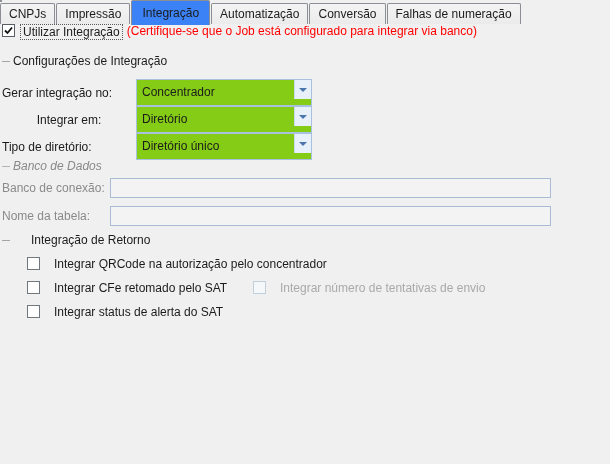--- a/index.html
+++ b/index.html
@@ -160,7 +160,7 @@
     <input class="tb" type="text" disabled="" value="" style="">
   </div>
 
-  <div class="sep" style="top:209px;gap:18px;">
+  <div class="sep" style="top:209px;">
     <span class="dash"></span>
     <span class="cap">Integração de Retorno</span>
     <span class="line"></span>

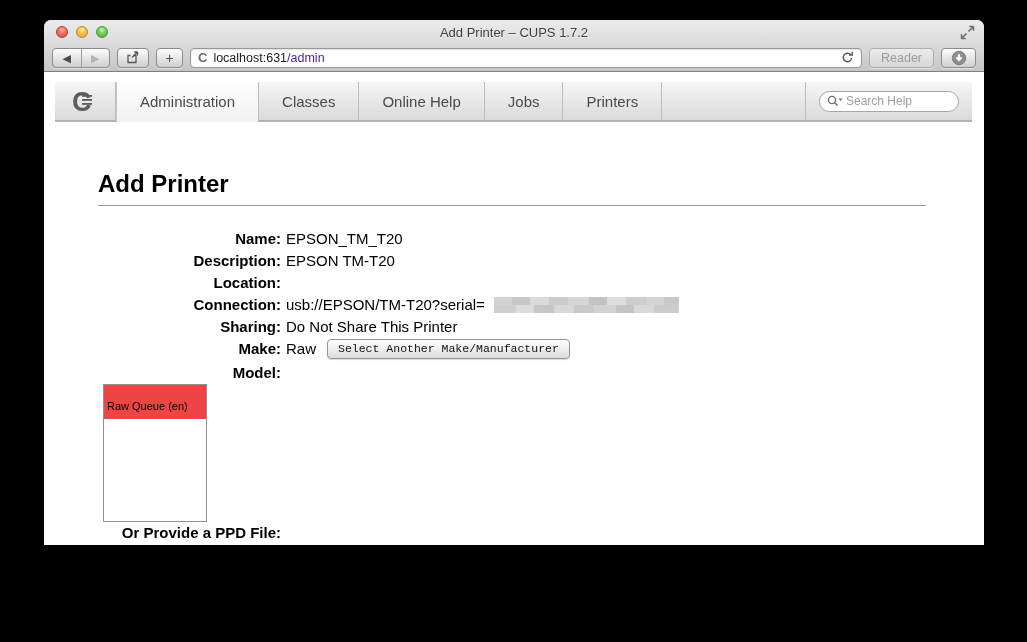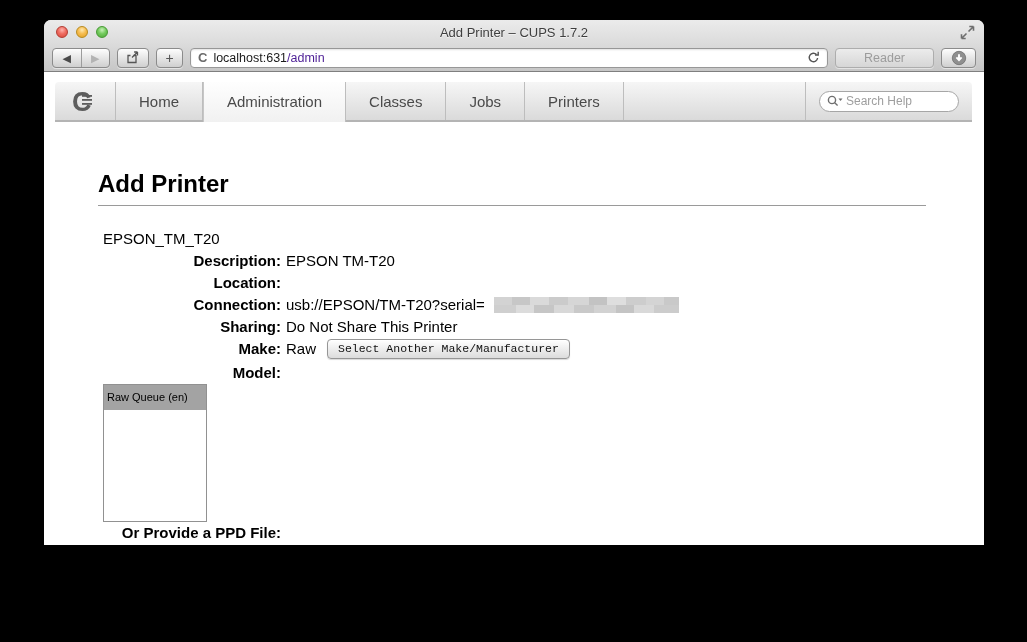--- a/index.html
+++ b/index.html
@@ -39,7 +39,7 @@
   .urlpath { color:#4c1d95; }
   .urlspacer { flex:1; }
   .favicon { font-size:13px; font-weight:bold; color:#6a6a6a; line-height:1; }
-  .readerbtn { padding:0 28px; color:#9c9c9c; font-size:12.5px;
+  .readerbtn { padding:0 11px; color:#9c9c9c; font-size:12.5px;
                background:linear-gradient(#ececec,#d6d6d6); border-color:#adadad; }
   .dlbtn { width:35px; }
 

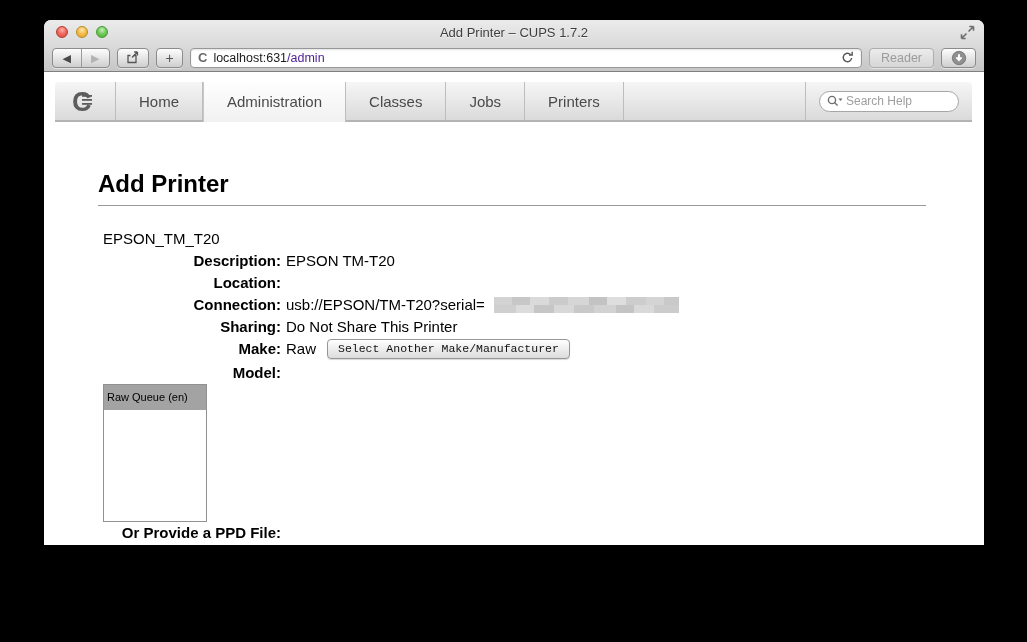--- a/index.html
+++ b/index.html
@@ -159,7 +159,6 @@
           <rect x="11" y="17" width="10" height="1.8" fill="#5d5d5d"></rect>
         </svg>
       </div>
-      <div class="tab">Home</div>
       <div class="tab active">Administration</div>
       <div class="tab">Classes</div>
       <div class="tab">Jobs</div>

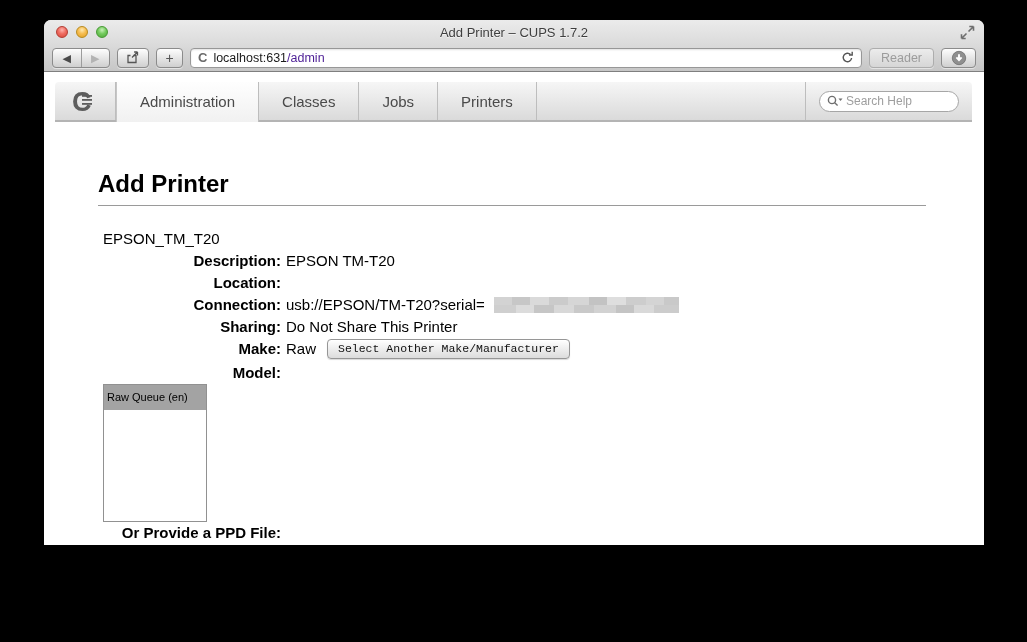--- a/index.html
+++ b/index.html
@@ -161,6 +161,7 @@
       </div>
       <div class="tab active">Administration</div>
       <div class="tab">Classes</div>
+      <div class="tab">Online Help</div>
       <div class="tab">Jobs</div>
       <div class="tab">Printers</div>
       <div class="searchwrap">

------------------------------------------------------------

**Aim of the task:** Would you transcribe exactly, and only, the lines from the one containing "font-size:13px; font-weight:bold; color:#6a6a6a;" through the last line of the records above, both included, leaving out the pictures?

**Written answer:**
   .favicon { font-size:13px; font-weight:bold; color:#6a6a6a; line-height:1; }
-  .readerbtn { padding:0 28px; color:#9c9c9c; font-size:12.5px;
+  .readerbtn { padding:0 11px; color:#9c9c9c; font-size:12.5px;
                background:linear-gradient(#ececec,#d6d6d6); border-color:#adadad; }
   .dlbtn { width:35px; }
 

--- a/index.html
+++ b/index.html
@@ -159,7 +159,6 @@
           <rect x="11" y="17" width="10" height="1.8" fill="#5d5d5d"></rect>
         </svg>
       </div>
-      <div class="tab">Home</div>
       <div class="tab active">Administration</div>
       <div class="tab">Classes</div>
       <div class="tab">Jobs</div>

--- a/index.html
+++ b/index.html
@@ -161,6 +161,7 @@
       </div>
       <div class="tab active">Administration</div>
       <div class="tab">Classes</div>
+      <div class="tab">Online Help</div>
       <div class="tab">Jobs</div>
       <div class="tab">Printers</div>
       <div class="searchwrap">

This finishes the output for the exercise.